= 2017 in religion =

This is a timeline of events during the year 2017 which relate to religion.

== Events ==

- 20 April – The International Church of Cannabis opens in Denver, Colorado.
- 6 May – The Lokstene Shrine of Dievturi, a Dievturi monument in Latvia, opens.
- 12–22 May – The 4th Islamic Solidarity Games are held in Baku, Azerbaijan.
- June
  - Samoa becomes a Christian state.
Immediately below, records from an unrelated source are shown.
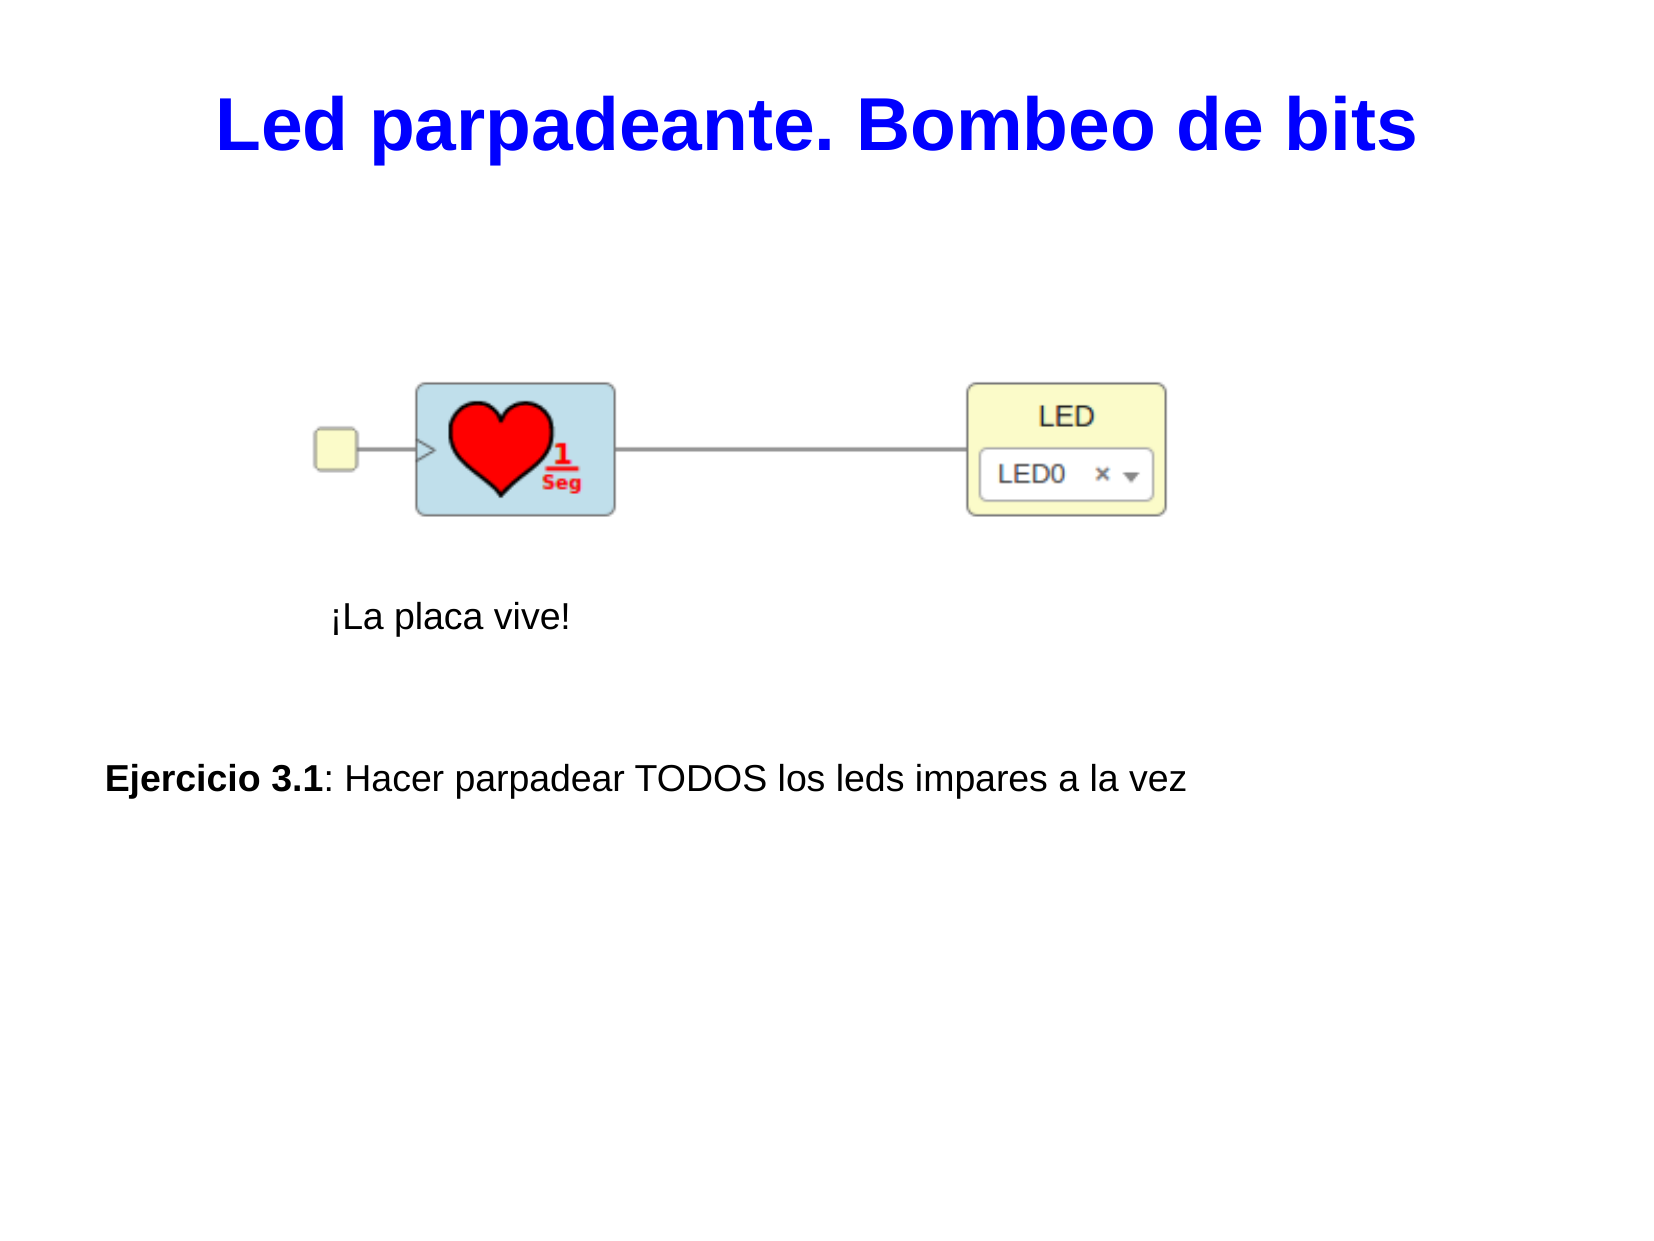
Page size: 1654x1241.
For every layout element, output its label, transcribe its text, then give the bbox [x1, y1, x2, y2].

picture [299, 362, 1186, 541]
text_box Led parpadeante. Bombeo de bits [90, 75, 1546, 174]
text_box ¡La placa vive! [315, 588, 601, 646]
text_box Ejercicio 3.1: Hacer parpadear TODOS los leds impares a la vez [90, 750, 1351, 807]
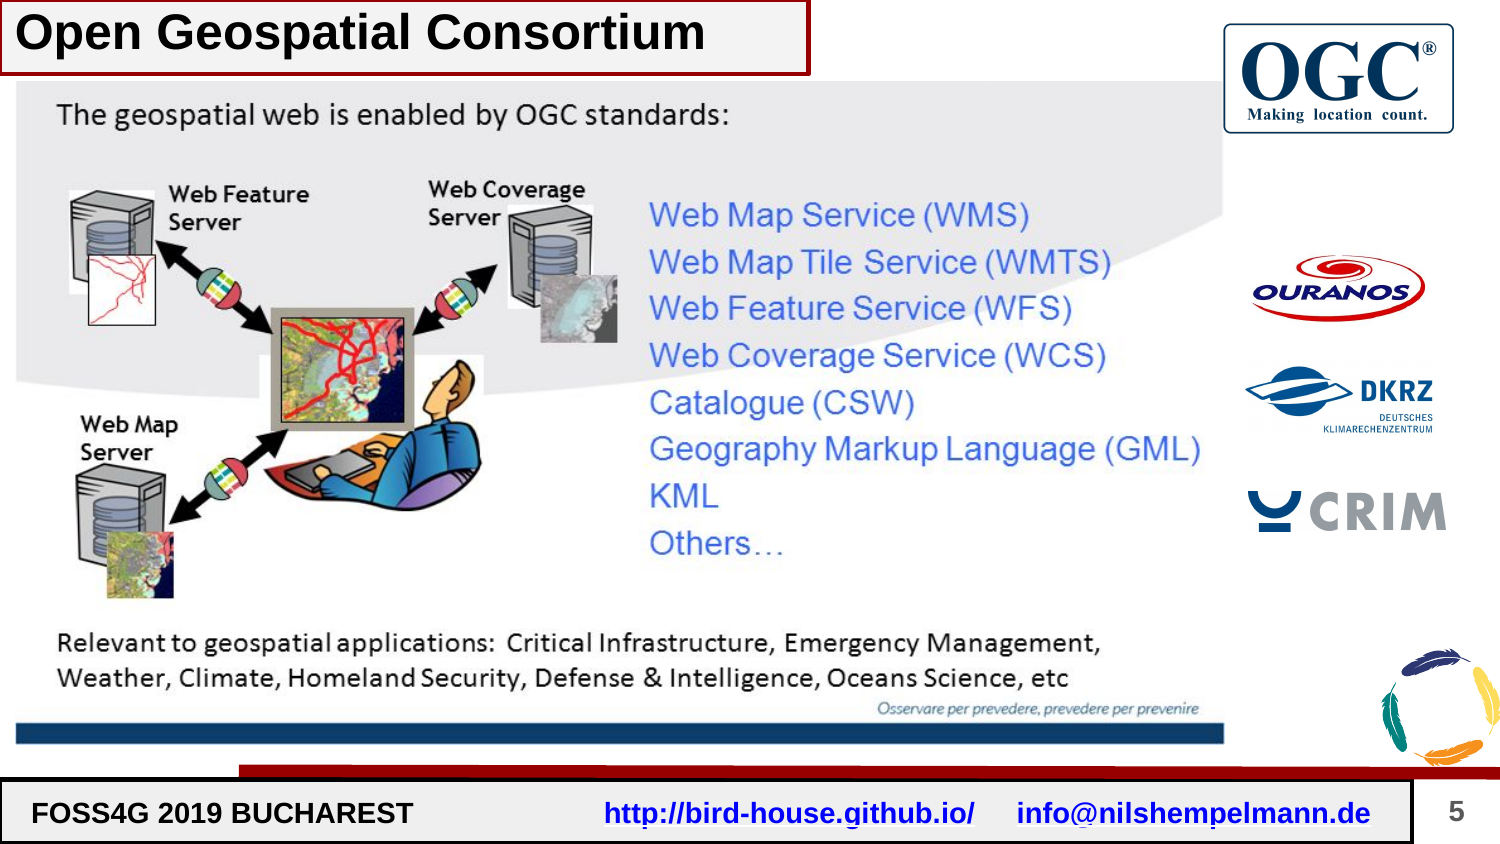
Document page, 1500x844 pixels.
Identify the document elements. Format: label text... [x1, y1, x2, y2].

picture [15, 16, 1462, 763]
text_box Open Geospatial Consortium [0, 0, 809, 75]
picture [1381, 648, 1500, 767]
text_box <number> [1389, 777, 1480, 842]
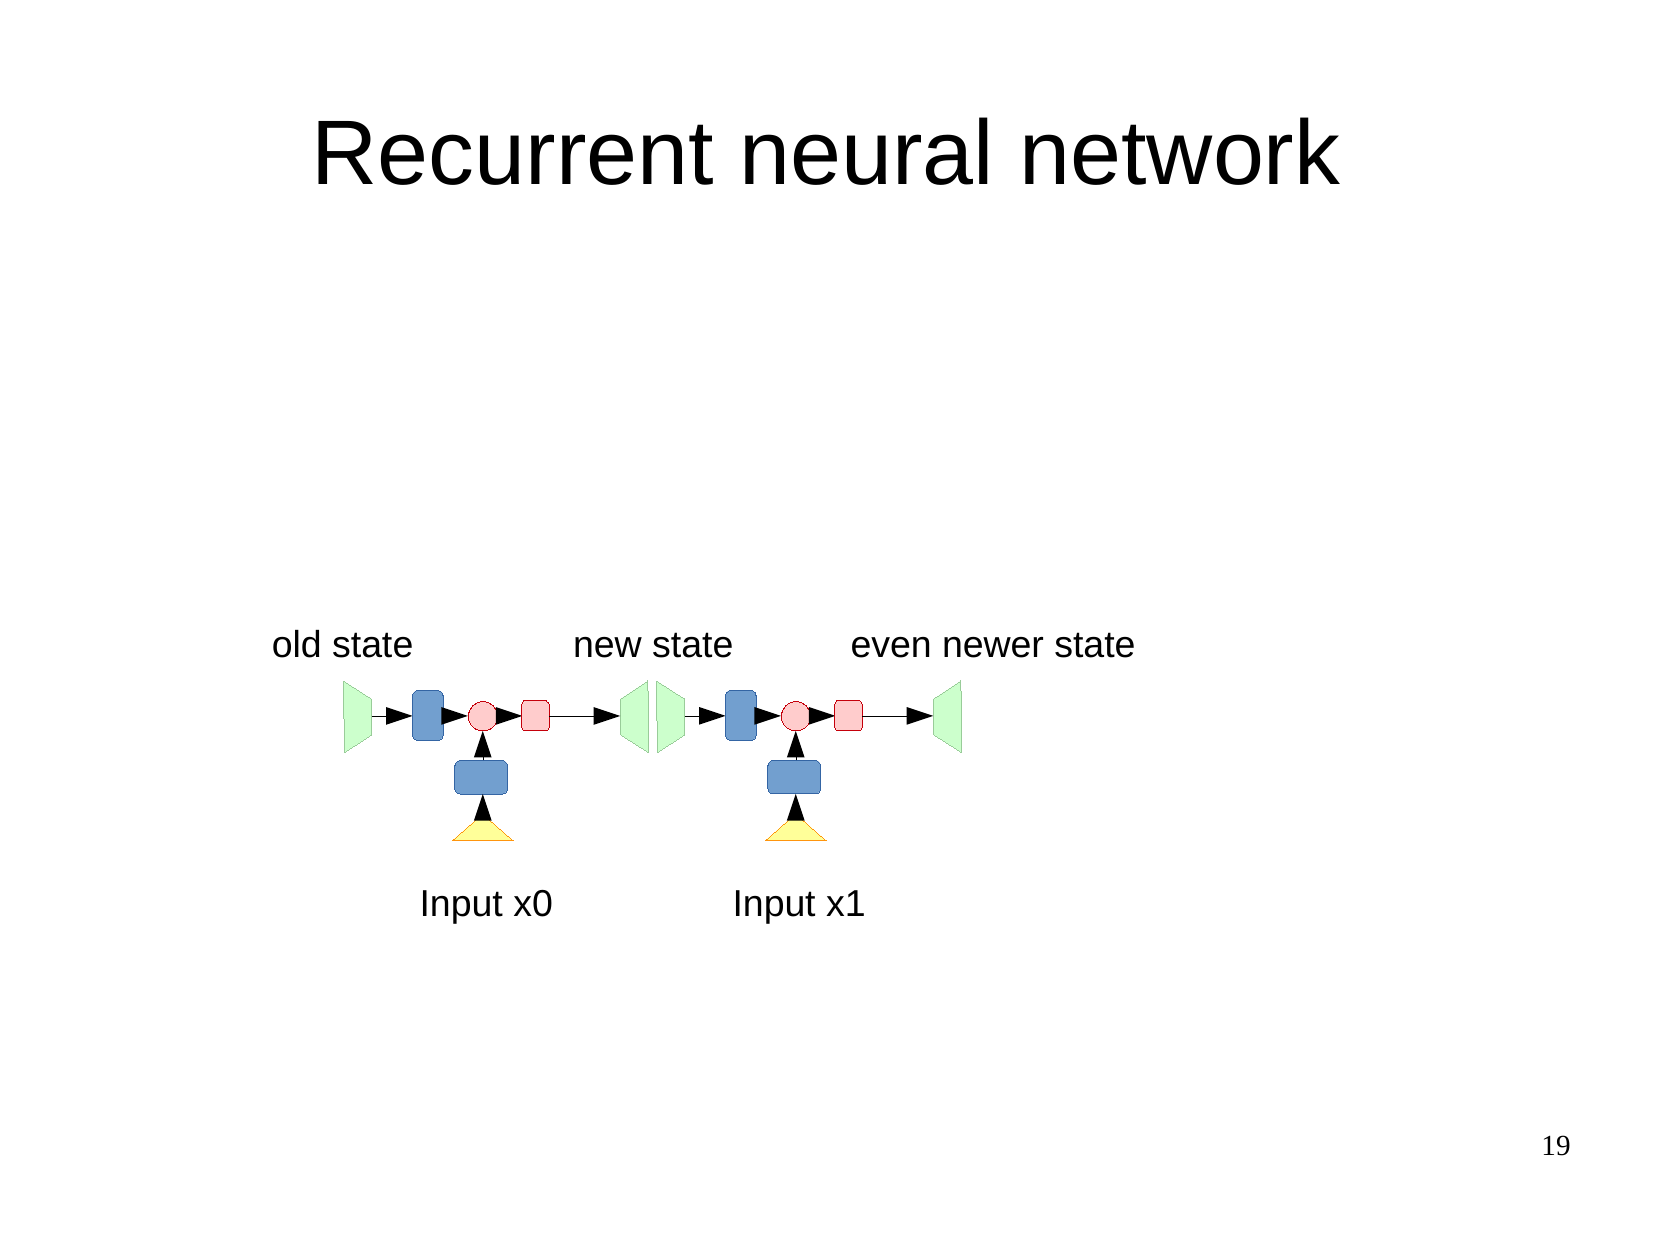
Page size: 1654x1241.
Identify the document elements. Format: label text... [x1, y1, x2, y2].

text_box [468, 701, 495, 731]
text_box [521, 700, 550, 731]
text_box [454, 760, 508, 795]
text_box [725, 690, 757, 741]
title Recurrent neural network [82, 49, 1571, 257]
text_box [452, 821, 514, 841]
text_box Input x1 [717, 875, 881, 933]
text_box [933, 680, 962, 753]
text_box [781, 701, 808, 731]
text_box [656, 681, 685, 753]
text_box [765, 821, 827, 841]
text_box [620, 680, 649, 753]
text_box [834, 700, 863, 731]
text_box [343, 681, 372, 753]
text_box [412, 690, 444, 741]
text_box [767, 760, 821, 794]
text_box old state [257, 615, 429, 673]
text_box even newer state [835, 615, 1207, 673]
text_box Input x0 [404, 875, 568, 933]
text_box new state [558, 615, 749, 673]
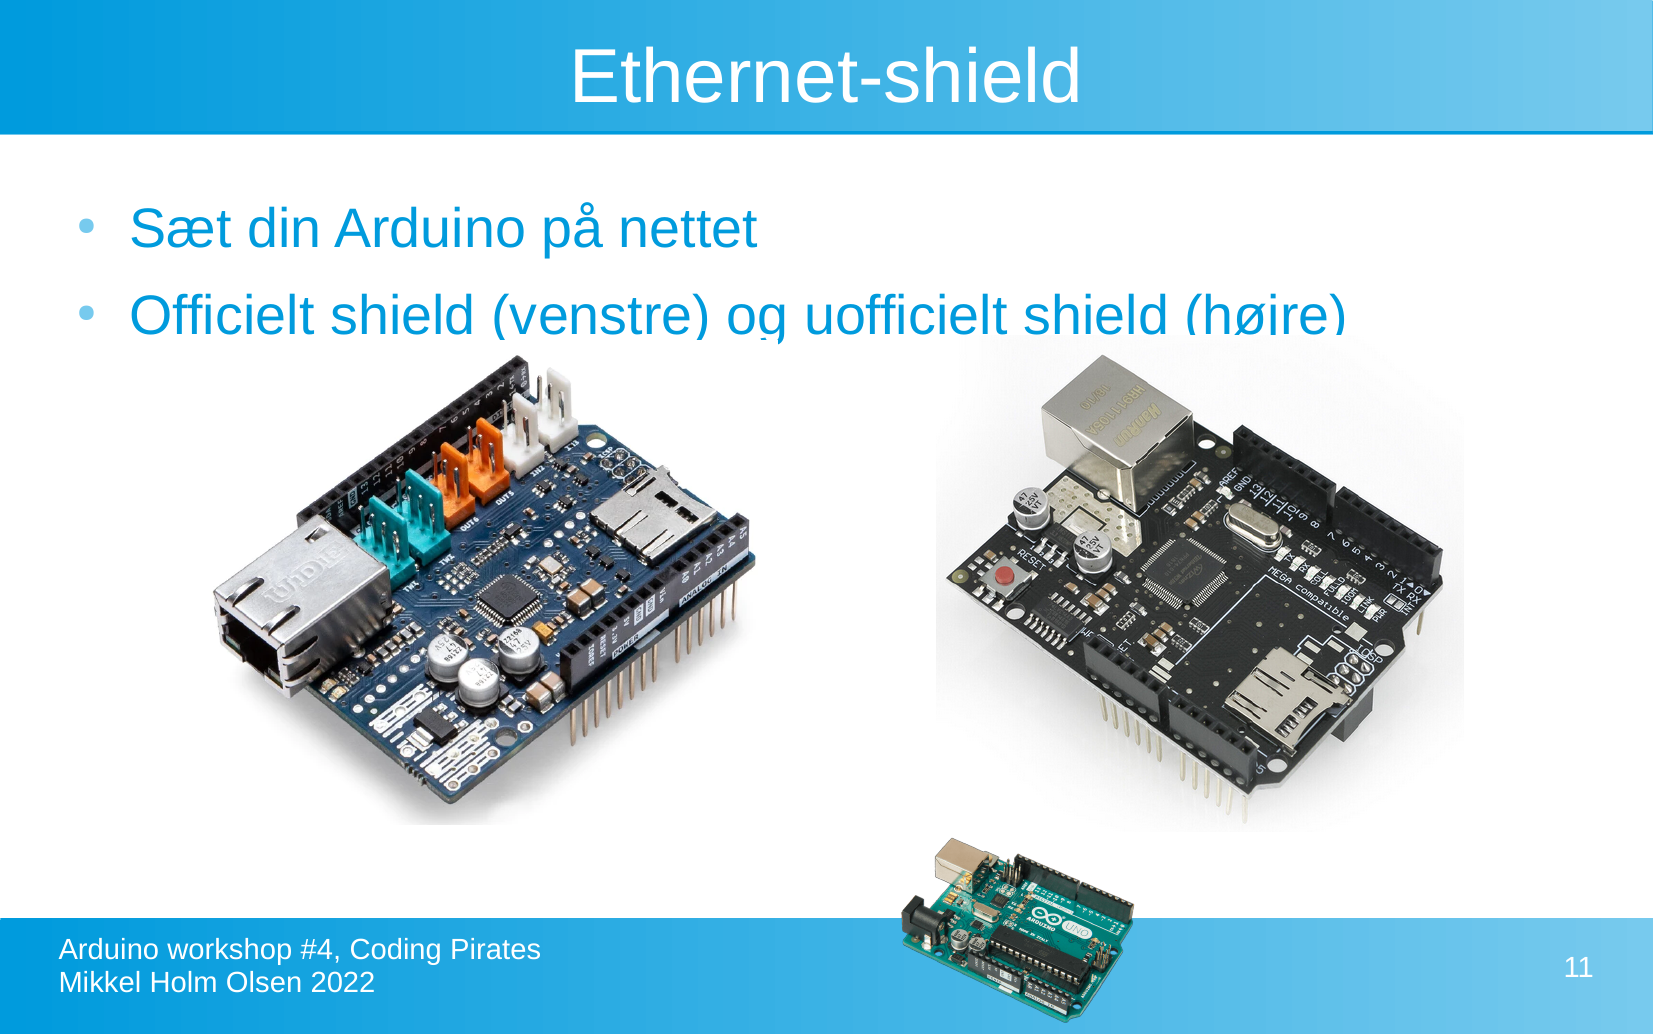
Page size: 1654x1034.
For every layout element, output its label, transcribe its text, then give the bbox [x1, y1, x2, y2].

picture [195, 340, 778, 826]
picture [900, 854, 1138, 1024]
title Ethernet-shield [58, 32, 1594, 120]
picture [936, 335, 1464, 832]
list Sæt din Arduino på nettet Officielt shield (venstre) og uofficielt shield (højre) [58, 196, 1594, 854]
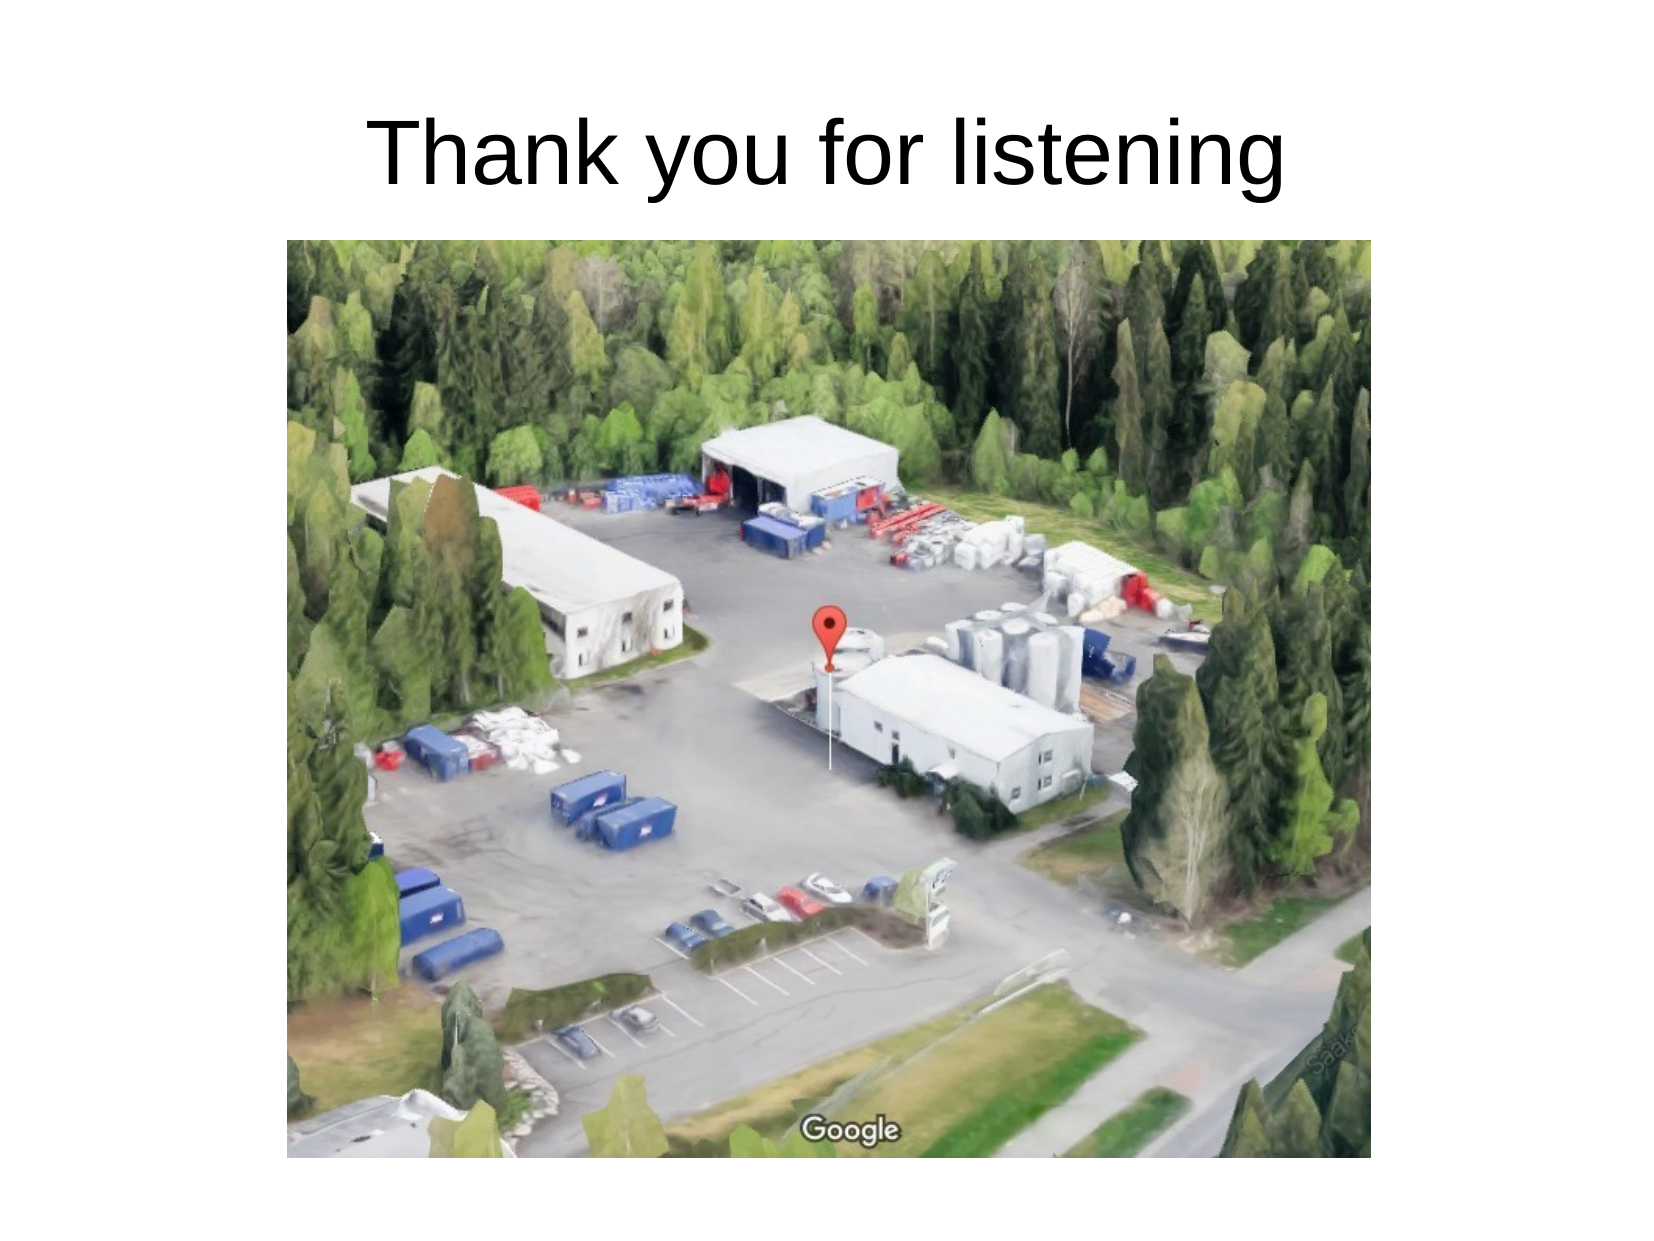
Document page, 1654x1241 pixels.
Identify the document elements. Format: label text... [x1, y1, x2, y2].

picture [287, 240, 1371, 1158]
title Thank you for listening [82, 49, 1571, 257]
Article 1 of the Samoan Constitution states that “Samoa is a Christian nation founded of God the Father, the Son and the Holy Spirit”.
  - The Cologne Central Mosque is opened for prayers in Cologne, Germany.
  - The liberal Ibn Rushd-Goethe Mosque opens in Berlin, Germany.
- 29 August – Evangelical church leaders in the United States publish the Nashville Statement advocating monogamy and heterosexuality.
- 17 September – The Church of Sweden holds elections for its assembly.
- 31 October – Germany celebrates the 500th anniversary of Reformation Day.
- 19 November – The Catholic Church observes the first annual World Day of the Poor.
- 8 December– The Basilica of the National Shrine of the Immaculate Conception is completed and dedicated after a century of construction.
- 29 December – An Islamic State gunman attacks the Church of Saint Menas in Cairo, Egypt.

=== Undated ===

- The Synagogue Edmond Safra opens in Monaco.